**Challenge**
Find each line in the rows below that contains the string "Hand", and copy those lines.
** Start **
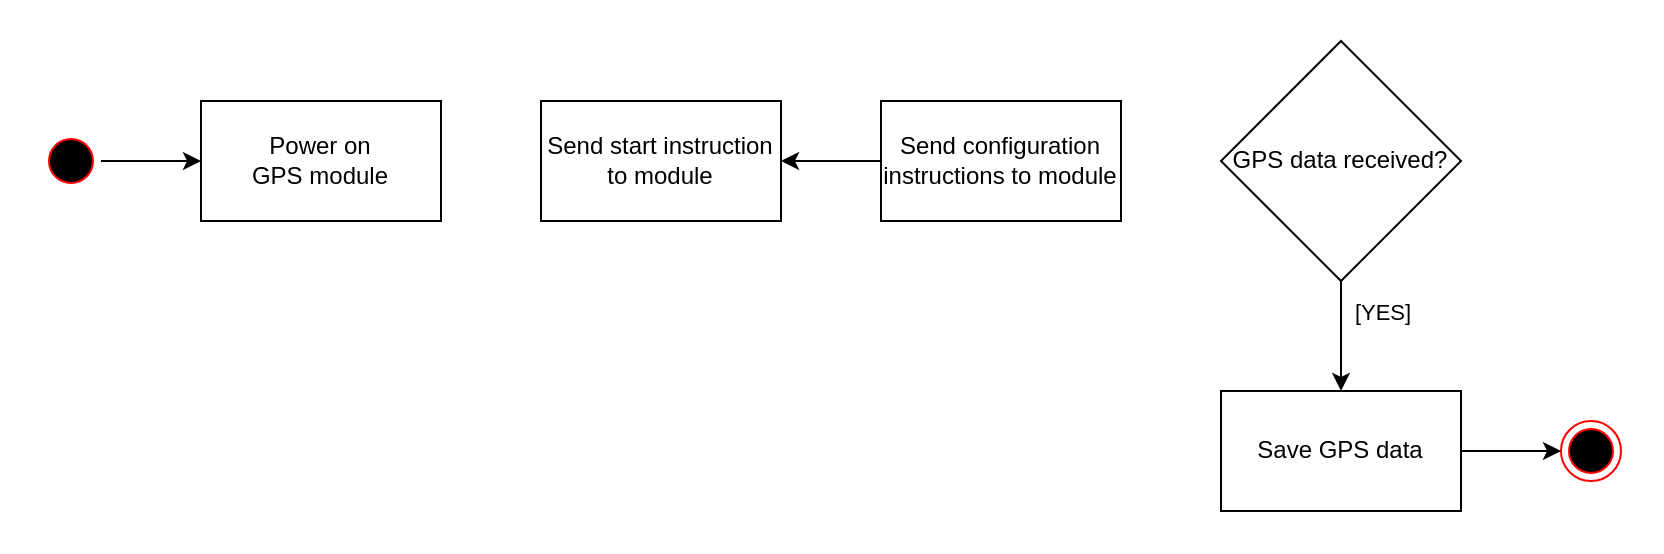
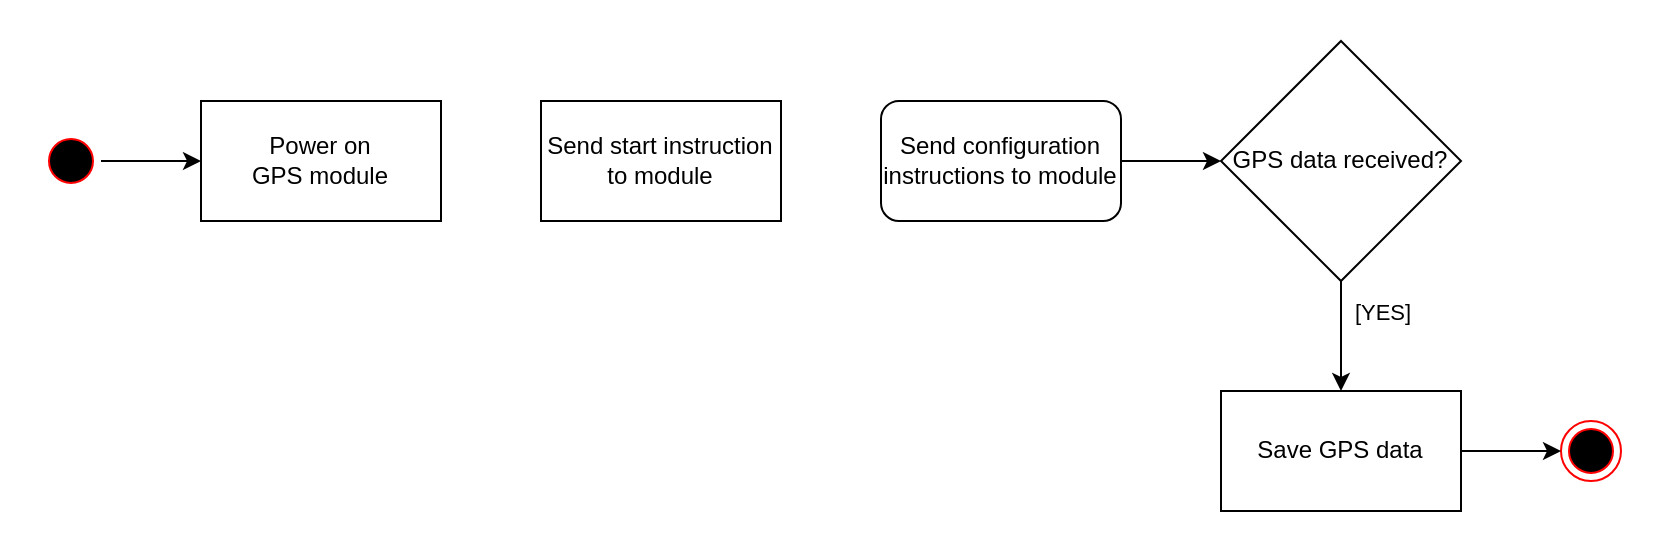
  <mxCell id="0" />
  <mxCell id="1" parent="0" />
  <mxCell id="2" value="" style="edgeStyle=orthogonalEdgeStyle;rounded=0;orthogonalLoop=1;jettySize=auto;html=1;" edge="1" parent="1" source="3" target="6"><mxGeometry relative="1" as="geometry" /></mxCell>
  <mxCell id="3" value="" style="ellipse;html=1;shape=startState;fillColor=#000000;strokeColor=#ff0000;" vertex="1" parent="1"><mxGeometry x="20" y="65" width="30" height="30" as="geometry" /></mxCell>
  <mxCell id="4" value="" style="ellipse;html=1;shape=endState;fillColor=#000000;strokeColor=#ff0000;" vertex="1" parent="1"><mxGeometry x="780" y="210" width="30" height="30" as="geometry" /></mxCell>
  <mxCell id="5" value="GPS data received?" style="rhombus;whiteSpace=wrap;html=1;" vertex="1" parent="1"><mxGeometry x="610" y="20" width="120" height="120" as="geometry" /></mxCell>
  <mxCell id="6" value="Power on&lt;br&gt;GPS module" style="rounded=0;whiteSpace=wrap;html=1;" vertex="1" parent="1"><mxGeometry x="100" y="50" width="120" height="60" as="geometry" /></mxCell>
  <mxCell id="7" value="Send start instruction to module" style="rounded=0;whiteSpace=wrap;html=1;" vertex="1" parent="1"><mxGeometry x="270" y="50" width="120" height="60" as="geometry" /></mxCell>
- <mxCell id="8" value="" style="edgeStyle=orthogonalEdgeStyle;rounded=0;orthogonalLoop=1;jettySize=auto;html=1;" edge="1" parent="1" source="9" target="7"><mxGeometry relative="1" as="geometry" /></mxCell>
- <mxCell id="9" value="Send configuration instructions to module" style="rounded=0;whiteSpace=wrap;html=1;" vertex="1" parent="1"><mxGeometry x="440" y="50" width="120" height="60" as="geometry" /></mxCell>
+ <mxCell id="8" value="" style="edgeStyle=orthogonalEdgeStyle;rounded=0;orthogonalLoop=1;jettySize=auto;html=1;" edge="1" parent="1" source="9" target="5"><mxGeometry relative="1" as="geometry" /></mxCell>
+ <mxCell id="9" value="Send configuration instructions to module" style="whiteSpace=wrap;html=1;rounded=1;" vertex="1" parent="1"><mxGeometry x="440" y="50" width="120" height="60" as="geometry" /></mxCell>
  <mxCell id="10" value="" style="endArrow=classic;html=1;rounded=0;exitX=0.5;exitY=1;exitDx=0;exitDy=0;" edge="1" parent="1" source="5"><mxGeometry relative="1" as="geometry"><mxPoint x="640" y="205" as="sourcePoint" /><mxPoint x="670" y="195" as="targetPoint" /></mxGeometry></mxCell>
  <mxCell id="11" value="[YES]" style="edgeLabel;resizable=0;html=1;align=center;verticalAlign=middle;" connectable="0" vertex="1" parent="10"><mxGeometry relative="1" as="geometry"><mxPoint x="20" y="-13" as="offset" /></mxGeometry></mxCell>
  <mxCell id="12" value="" style="edgeStyle=orthogonalEdgeStyle;rounded=0;orthogonalLoop=1;jettySize=auto;html=1;" edge="1" parent="1" source="13" target="4"><mxGeometry relative="1" as="geometry" /></mxCell>
  <mxCell id="13" value="Save GPS data" style="rounded=0;whiteSpace=wrap;html=1;" vertex="1" parent="1"><mxGeometry x="610" y="195" width="120" height="60" as="geometry" /></mxCell>
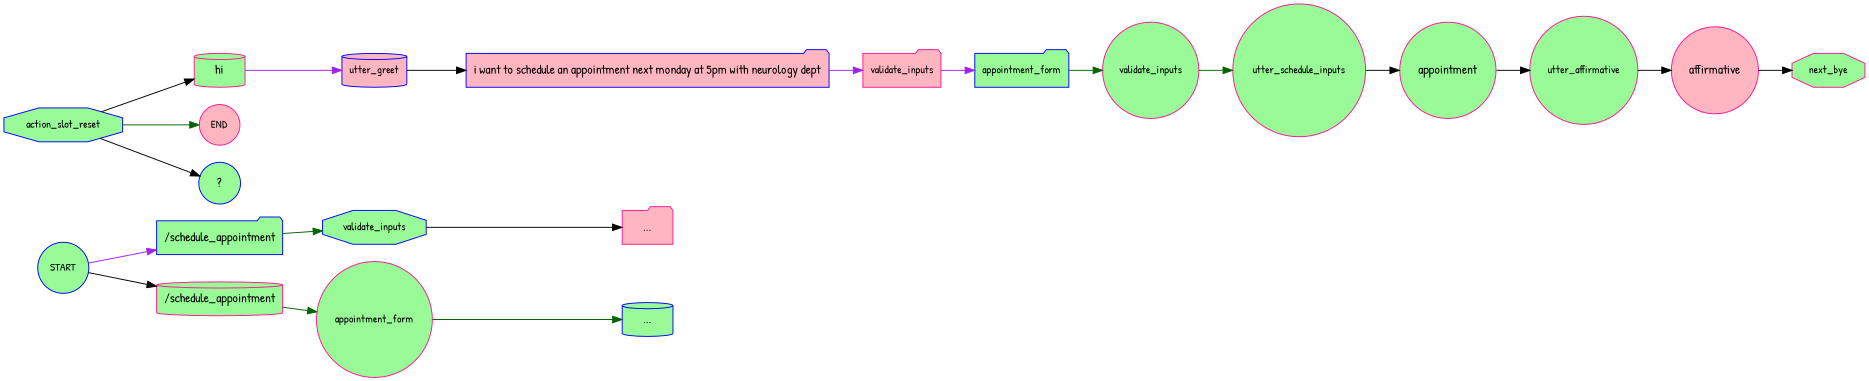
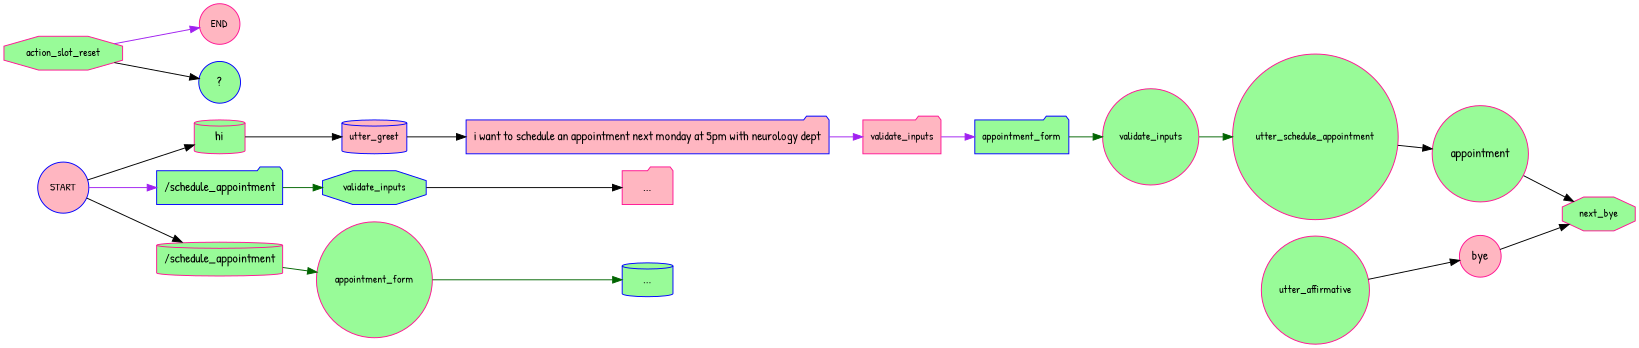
  digraph {
    fontname="Patrick Hand"
    rankdir=LR
    node [color=deeppink fillcolor=palegreen fontname="Patrick Hand" fontsize=12 shape=circle style=filled]
    edge [color=black fontname="Patrick Hand"]
-   n1 [color=blue label=START]
+   n1 [color=blue fillcolor=lightpink label=START]
    n2 [label=hi shape=cylinder fontsize=""]
    n3 [color=blue label="/schedule_appointment" shape=folder fontsize=""]
    n4 [label="/schedule_appointment" shape=cylinder fontsize=""]
    n5 [color=blue fillcolor=lightpink label=utter_greet shape=cylinder]
    n6 [color=blue label=validate_inputs shape=octagon]
    n7 [label=appointment_form]
    n8 [fillcolor=lightpink label=END]
    n9 [color=blue fillcolor=lightpink label="i want to schedule an appointment next monday at 5pm with neurology dept" shape=folder fontsize=""]
    n10 [fillcolor=lightpink label=validate_inputs shape=folder]
    n11 [color=blue label=appointment_form shape=folder]
    n12 [label=validate_inputs]
-   n13 [label=utter_schedule_inputs]
+   n13 [label=utter_schedule_appointment]
    n14 [label=appointment fontsize=""]
    n15 [label=utter_affirmative]
-   n16 [fillcolor=lightpink label=affirmative fontsize=""]
+   n16 [fillcolor=lightpink label=bye fontsize=""]
    n17 [label=next_bye shape=octagon]
-   n18 [color=blue label=action_slot_reset shape=octagon]
+   n18 [label=action_slot_reset shape=octagon]
    n19 [color=blue label="  ?  " fontsize=""]
    n20 [fillcolor=lightpink label="..." shape=folder fontsize=""]
    n21 [color=blue label="..." shape=cylinder fontsize=""]
-   n18 -> n2
+   n1 -> n2
    n1 -> n3 [color=purple]
    n1 -> n4
-   n2 -> n5 [color=purple]
+   n2 -> n5
    n3 -> n6 [color=darkgreen]
    n4 -> n7 [color=darkgreen]
    n5 -> n9
    n6 -> n20
    n7 -> n21 [color=darkgreen]
    n9 -> n10 [color=purple]
    n10 -> n11 [color=purple]
    n11 -> n12 [color=darkgreen]
    n12 -> n13 [color=darkgreen]
    n13 -> n14
-   n14 -> n15
+   n14 -> n17
    n15 -> n16
    n16 -> n17
-   n18 -> n8 [color=darkgreen]
+   n18 -> n8 [color=purple]
    n18 -> n19
  }
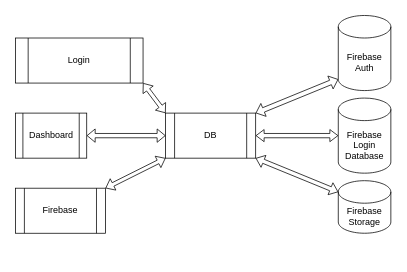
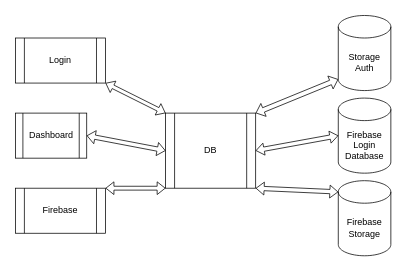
  <mxCell id="0" />
  <mxCell id="1" parent="0" />
- <mxCell id="2" value="DB" style="shape=process;whiteSpace=wrap;html=1;backgroundOutline=1;" vertex="1" parent="1"><mxGeometry x="220" y="150" width="120" height="60" as="geometry" /></mxCell>
- <mxCell id="3" value="Login" style="shape=process;whiteSpace=wrap;html=1;backgroundOutline=1;" vertex="1" parent="1"><mxGeometry x="20" y="50" width="170" height="60" as="geometry" /></mxCell>
+ <mxCell id="2" value="DB" style="shape=process;whiteSpace=wrap;html=1;backgroundOutline=1;" vertex="1" parent="1"><mxGeometry x="220" y="150" width="120" height="100" as="geometry" /></mxCell>
+ <mxCell id="3" value="Login" style="shape=process;whiteSpace=wrap;html=1;backgroundOutline=1;" vertex="1" parent="1"><mxGeometry x="20" y="50" width="120" height="60" as="geometry" /></mxCell>
  <mxCell id="4" value="Dashboard" style="shape=process;whiteSpace=wrap;html=1;backgroundOutline=1;" vertex="1" parent="1"><mxGeometry x="20" y="150" width="95" height="60" as="geometry" /></mxCell>
  <mxCell id="5" value="Firebase" style="shape=process;whiteSpace=wrap;html=1;backgroundOutline=1;" vertex="1" parent="1"><mxGeometry x="20" y="250" width="120" height="60" as="geometry" /></mxCell>
- <mxCell id="6" value="Firebase Auth" style="shape=cylinder3;whiteSpace=wrap;html=1;boundedLbl=1;backgroundOutline=1;size=15;" vertex="1" parent="1"><mxGeometry x="450" y="20" width="70" height="100" as="geometry" /></mxCell>
+ <mxCell id="6" value="Storage Auth" style="shape=cylinder3;whiteSpace=wrap;html=1;boundedLbl=1;backgroundOutline=1;size=15;" vertex="1" parent="1"><mxGeometry x="450" y="20" width="70" height="100" as="geometry" /></mxCell>
  <mxCell id="7" value="Firebase Login Database" style="shape=cylinder3;whiteSpace=wrap;html=1;boundedLbl=1;backgroundOutline=1;size=15;" vertex="1" parent="1"><mxGeometry x="450" y="130" width="70" height="100" as="geometry" /></mxCell>
- <mxCell id="8" value="Firebase Storage" style="shape=cylinder3;whiteSpace=wrap;html=1;boundedLbl=1;backgroundOutline=1;size=15;" vertex="1" parent="1"><mxGeometry x="450" y="240" width="70" height="70" as="geometry" /></mxCell>
+ <mxCell id="8" value="Firebase Storage" style="shape=cylinder3;whiteSpace=wrap;html=1;boundedLbl=1;backgroundOutline=1;size=15;" vertex="1" parent="1"><mxGeometry x="450" y="240" width="70" height="100" as="geometry" /></mxCell>
  <mxCell id="9" value="" style="shape=flexArrow;endArrow=classic;startArrow=classic;html=1;strokeColor=#000000;exitX=1;exitY=1;exitDx=0;exitDy=0;entryX=0;entryY=0;entryDx=0;entryDy=0;endSize=3.24;startSize=3.24;width=5.143;startWidth=10.776;endWidth=10.776;" edge="1" parent="1" source="3" target="2"><mxGeometry width="50" height="50" relative="1" as="geometry"><mxPoint x="170" y="105" as="sourcePoint" /><mxPoint x="220" y="55" as="targetPoint" /></mxGeometry></mxCell>
  <mxCell id="10" value="" style="shape=flexArrow;endArrow=classic;startArrow=classic;html=1;strokeColor=#000000;exitX=1;exitY=0.5;exitDx=0;exitDy=0;entryX=0;entryY=0.5;entryDx=0;entryDy=0;endSize=3.24;startSize=3.24;width=5.714;startWidth=11.02;endWidth=11.02;" edge="1" parent="1" source="4" target="2"><mxGeometry width="50" height="50" relative="1" as="geometry"><mxPoint x="220" y="310" as="sourcePoint" /><mxPoint x="270" y="260" as="targetPoint" /></mxGeometry></mxCell>
  <mxCell id="11" value="" style="shape=flexArrow;endArrow=classic;startArrow=classic;html=1;strokeColor=#000000;exitX=1;exitY=0;exitDx=0;exitDy=0;entryX=0;entryY=1;entryDx=0;entryDy=0;width=5.143;startSize=3.24;startWidth=10.776;endSize=3.24;endWidth=10.776;" edge="1" parent="1" source="5" target="2"><mxGeometry width="50" height="50" relative="1" as="geometry"><mxPoint x="259" y="380" as="sourcePoint" /><mxPoint x="309" y="330" as="targetPoint" /></mxGeometry></mxCell>
  <mxCell id="12" value="" style="shape=flexArrow;endArrow=classic;startArrow=classic;html=1;strokeColor=#000000;entryX=0;entryY=0;entryDx=0;entryDy=15;entryPerimeter=0;exitX=1;exitY=1;exitDx=0;exitDy=0;endSize=3.24;startSize=3.24;width=5.714;endWidth=10.449;startWidth=10.449;" edge="1" parent="1" source="2" target="8"><mxGeometry width="50" height="50" relative="1" as="geometry"><mxPoint x="260" y="210" as="sourcePoint" /><mxPoint x="310" y="160" as="targetPoint" /></mxGeometry></mxCell>
  <mxCell id="13" value="" style="shape=flexArrow;endArrow=classic;startArrow=classic;html=1;strokeColor=#000000;entryX=0;entryY=0.5;entryDx=0;entryDy=0;entryPerimeter=0;exitX=1;exitY=0.5;exitDx=0;exitDy=0;endSize=3.24;startSize=3.24;width=5.714;startWidth=9.469;endWidth=9.469;" edge="1" parent="1" source="2" target="7"><mxGeometry width="50" height="50" relative="1" as="geometry"><mxPoint x="330" y="250" as="sourcePoint" /><mxPoint x="380" y="200" as="targetPoint" /></mxGeometry></mxCell>
  <mxCell id="14" value="" style="shape=flexArrow;endArrow=classic;startArrow=classic;html=1;strokeColor=#000000;entryX=0;entryY=1;entryDx=0;entryDy=-15;entryPerimeter=0;exitX=1;exitY=0;exitDx=0;exitDy=0;endSize=3.24;startSize=3.24;width=6.286;startWidth=11.265;endWidth=11.265;" edge="1" parent="1" source="2" target="6"><mxGeometry width="50" height="50" relative="1" as="geometry"><mxPoint x="260" y="210" as="sourcePoint" /><mxPoint x="310" y="160" as="targetPoint" /></mxGeometry></mxCell>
** End **
**Exercise solution**
    fontname="Patrick Hand"
    node [color=deeppink fillcolor=palegreen fontname="Patrick Hand" fontsize=12 shape=circle style=filled]
    edge [color=black fontname="Patrick Hand"]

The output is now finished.